Pada Selasa (18/10) kemarin, Ikatan Dokter Anak Indonesia (IDAI) mencatat bahwa kasus gangguan ginjal akut progresif atipikal (GgGAPA) telah mencapai 192 kasus di 20 provinsi. Terbanyak di DKI Jakarta, kasus GgGAPA didominasi oleh balita.

Penyebab GgGAPA masih belum konklusif, tetapi banyak teori bertebaran. Selain multisystem inflammatory syndrom in children (MISC) akibat COVID-19, banyak yang curiga ini adalah penyebab kontaminasi dietilen glikol (DEG) dan etilen glikol (EG) yang terkandung dalam obat sirop anak seperti yang terjadi di Gambia.

1. IDAI: Hentikan DEG dan EG untuk sementara

IDAI Imbau Stop Peresepan Obat Sirop yang Terkontaminasi ilustrasi obat sirop (pexels.com/cottonbro)

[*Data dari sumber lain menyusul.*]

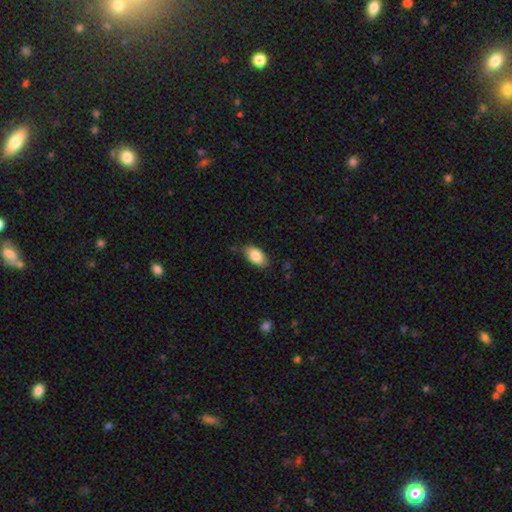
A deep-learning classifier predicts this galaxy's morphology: smooth 84%, featured or disk 9%, star or artifact 7%. Down the decision tree: how rounded — in between (93%); merging — none (77%).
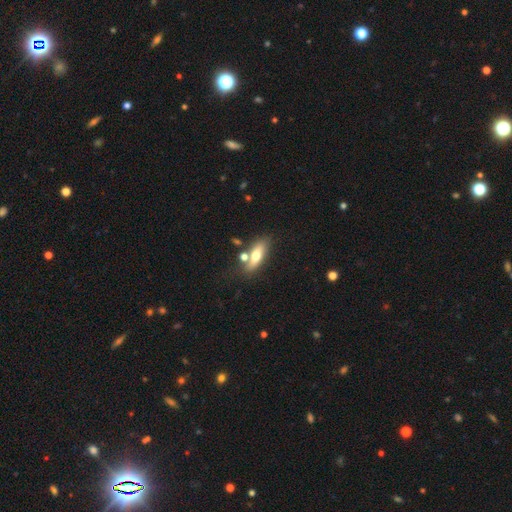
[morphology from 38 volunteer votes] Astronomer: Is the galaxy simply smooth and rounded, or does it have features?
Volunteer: smooth — 61%.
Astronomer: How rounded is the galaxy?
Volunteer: in between — 78%.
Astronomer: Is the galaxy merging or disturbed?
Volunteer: none — 47% (runner-up: merger, 31%).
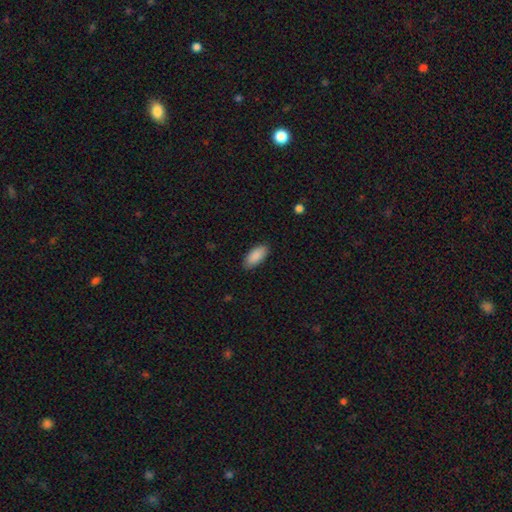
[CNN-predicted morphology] A smooth galaxy with no disk features (90%) that is in between round and cigar-shaped (89%). Merging: none (88%).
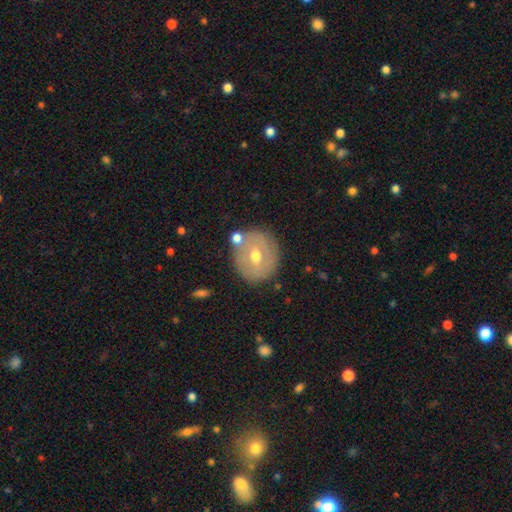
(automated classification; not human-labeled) Smooth or featured? Predicted: featured or disk (p=0.51). Edge-on disk? Predicted: no (p=0.93). Merging? Predicted: none (p=0.78).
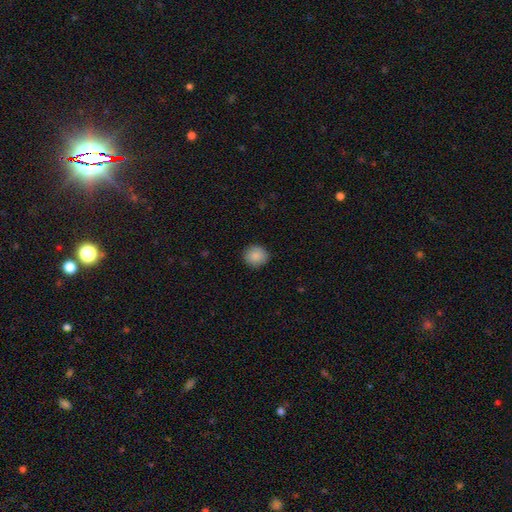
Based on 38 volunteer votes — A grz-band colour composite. It shows a smooth galaxy with no disk features (89%) that is round (94%). Merging: none (83%).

Dalam edaran "Himbauan Ikatan Dokter Anak Indonesia Terkait Gangguan Ginjal Akut Progresif Atipikal (GgGAPA)" pada Rabu (19/10), IDAI mempertimbangkan hasil investigasi Kemenkes RI dan BPOM RI terhadap penyebab GgGAPA, yang mana kasusnya meningkat cepat.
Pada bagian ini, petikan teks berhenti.